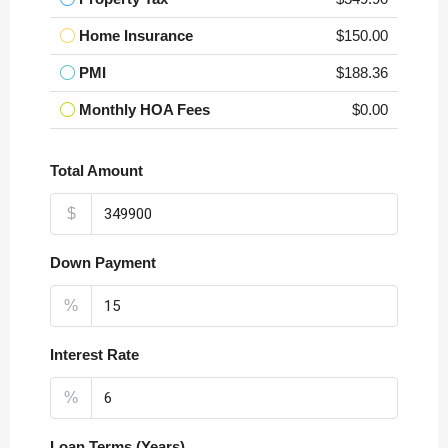
Home Insurance
$150.00
PMI
$188.36
Monthly HOA Fees
$0.00
Total Amount
$
Down Payment
%
Interest Rate
%
Loan Terms (Years)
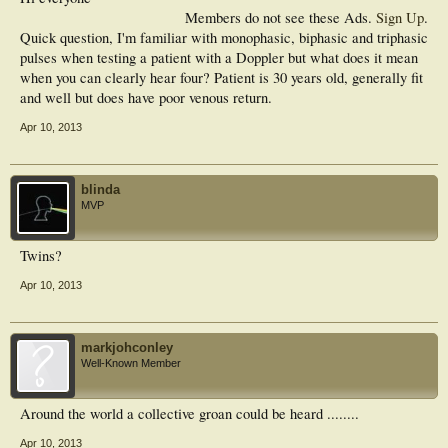
Members do not see these Ads.
Sign Up
.
Quick question, I'm familiar with monophasic, biphasic and triphasic
pulses when testing a patient with a Doppler but what does it mean
when you can clearly hear four? Patient is 30 years old, generally fit
and well but does have poor venous return.
Apr 10, 2013
blinda
MVP
Twins?
Apr 10, 2013
markjohconley
Well-Known Member
Around the world a collective groan could be heard ........
Apr 10, 2013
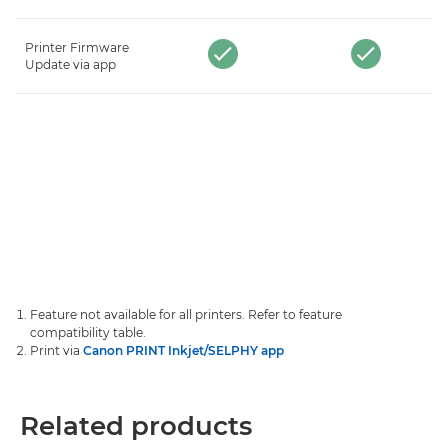
Printer Firmware
Update via app
Feature not available for all printers. Refer to feature
compatibility table.
Print via
Canon PRINT Inkjet/SELPHY app
Related products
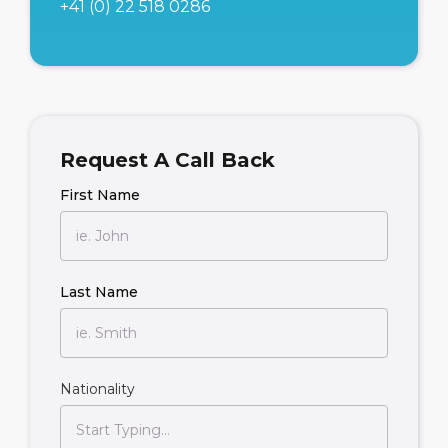
+41 (0) 22 518 0286
Request A Call Back
First Name
Last Name
Nationality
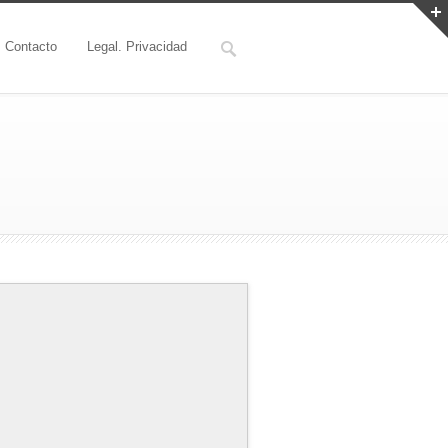
Contacto
Legal. Privacidad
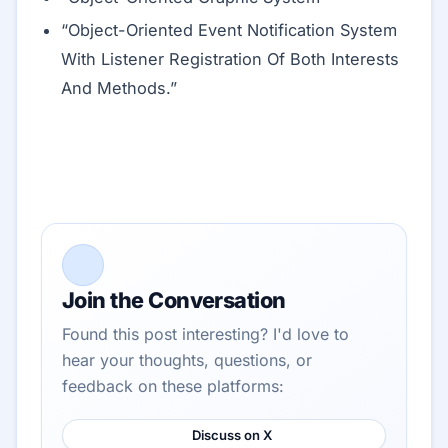
“Object-Oriented Event Notification System
With Listener Registration Of Both Interests
And Methods.”
Join the Conversation
Found this post interesting? I'd love to
hear your thoughts, questions, or
feedback on these platforms:
Discuss on X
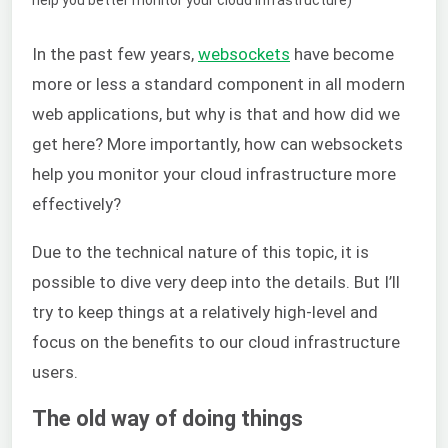
In the past few years,
websockets
have become
more or less a standard component in all modern
web applications, but why is that and how did we
get here? More importantly, how can websockets
help you monitor your cloud infrastructure more
effectively?
Due to the technical nature of this topic, it is
possible to dive very deep into the details. But I’ll
try to keep things at a relatively high-level and
focus on the benefits to our cloud infrastructure
users.
The old way of doing things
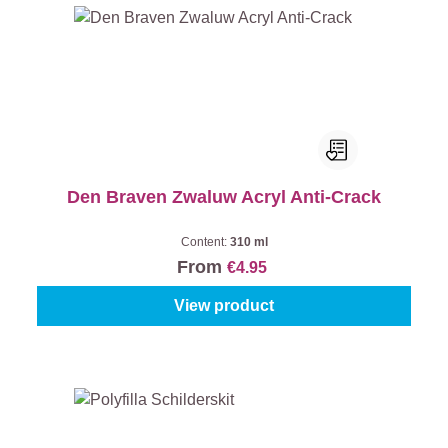
Den Braven Zwaluw Acryl Anti-Crack
Content:
310 ml
From
€4.95
View product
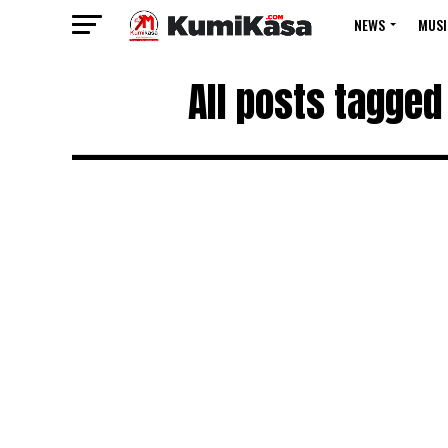
NEWS
MUSI
All posts tagged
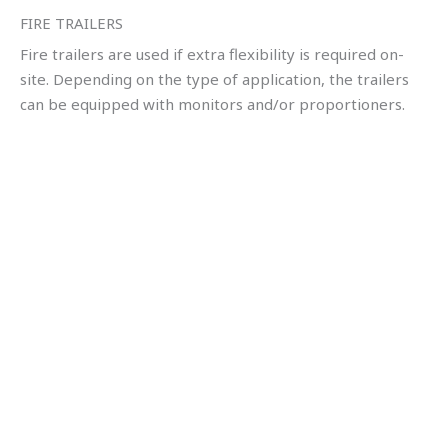
FIRE TRAILERS
Fire trailers are used if extra flexibility is required on-
site. Depending on the type of application, the trailers
can be equipped with monitors and/or proportioners.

+--

**EXERCISE PROMPT:**
Beginning with the first line of the material above, please output each line exactly through the line that contains "Quick question, I'm", and only those, leaving out pictures.

**RESPONSE:**
Home Insurance
$150.00
PMI
$188.36
Monthly HOA Fees
$0.00
Total Amount
$
Down Payment
%
Interest Rate
%
Loan Terms (Years)
Members do not see these Ads.
Sign Up
.
Quick question, I'm familiar with monophasic, biphasic and triphasic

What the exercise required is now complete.